Updated Jan 22, 2014
Phil Newberry sits in the Cat Immersive Visualization Center.Phil Newberry sits in the Cat Immersive Visualization Center.

If you’ve ever wondered just how much Caterpillar values customer feedback during the development of new equipment, just wait until you hear about the company’s virtual reality rig.

At the Caterpillar Technical Center in Mossville, Illinois, the equipment manufacturer invites groups of customers to step inside what it calls the Immersive Visualization Center (IVC).

The IVC is basically an equipment simulator that uses virtual reality to give customers a 1-to-1 ratio view of what the cab of a piece of equipment would be like. Recently, customers evaluated motor grader cab concepts in the IVC.

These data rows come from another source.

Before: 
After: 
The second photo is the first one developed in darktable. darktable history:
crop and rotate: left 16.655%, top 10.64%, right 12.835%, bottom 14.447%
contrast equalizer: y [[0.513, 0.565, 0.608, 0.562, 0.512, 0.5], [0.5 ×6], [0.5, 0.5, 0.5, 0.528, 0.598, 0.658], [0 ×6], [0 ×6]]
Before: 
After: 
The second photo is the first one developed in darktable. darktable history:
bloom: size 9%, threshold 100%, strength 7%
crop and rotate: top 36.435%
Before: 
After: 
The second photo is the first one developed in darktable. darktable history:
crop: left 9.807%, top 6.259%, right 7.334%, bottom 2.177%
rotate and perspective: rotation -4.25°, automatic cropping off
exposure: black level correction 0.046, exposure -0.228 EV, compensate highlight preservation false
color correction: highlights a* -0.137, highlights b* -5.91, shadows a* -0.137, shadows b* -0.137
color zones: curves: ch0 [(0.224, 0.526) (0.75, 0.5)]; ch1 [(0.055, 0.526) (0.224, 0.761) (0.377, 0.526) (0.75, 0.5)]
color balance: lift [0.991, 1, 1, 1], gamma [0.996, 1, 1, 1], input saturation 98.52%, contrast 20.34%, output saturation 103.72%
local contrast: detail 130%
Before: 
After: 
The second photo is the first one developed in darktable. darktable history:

“The advantage of working in the virtual reality environment is that you can switch back and forth so customers can see the concepts side by side and instantly compare the key features,” Dan Gillen, Caterpillar’s product application specialist for Motor Graders, said in a prepared statement.

The IVC is composed of three walls, four screens, a floor and 12 high-definition 3D projectors. As one of the largest virtual reality systems on the continent, the Cat IVC creates an immersive 20-foot-wide and 10-foot-high-and-deep environment.

Randy Krieg of Wasilla, Alaska, is a former Caterpillar employee and an expert motor grader operator. Krieg was involved in the development of Cat’s M Series motor grader. He recently sat in the IVC and reminisced about early versions of the simulator used when he was with the company.

“The simulations we ran started with a chair, two cardboard boxes, some video game joysticks and a lot of wires running up to the screen,” he said. “We certainly have come a long way.”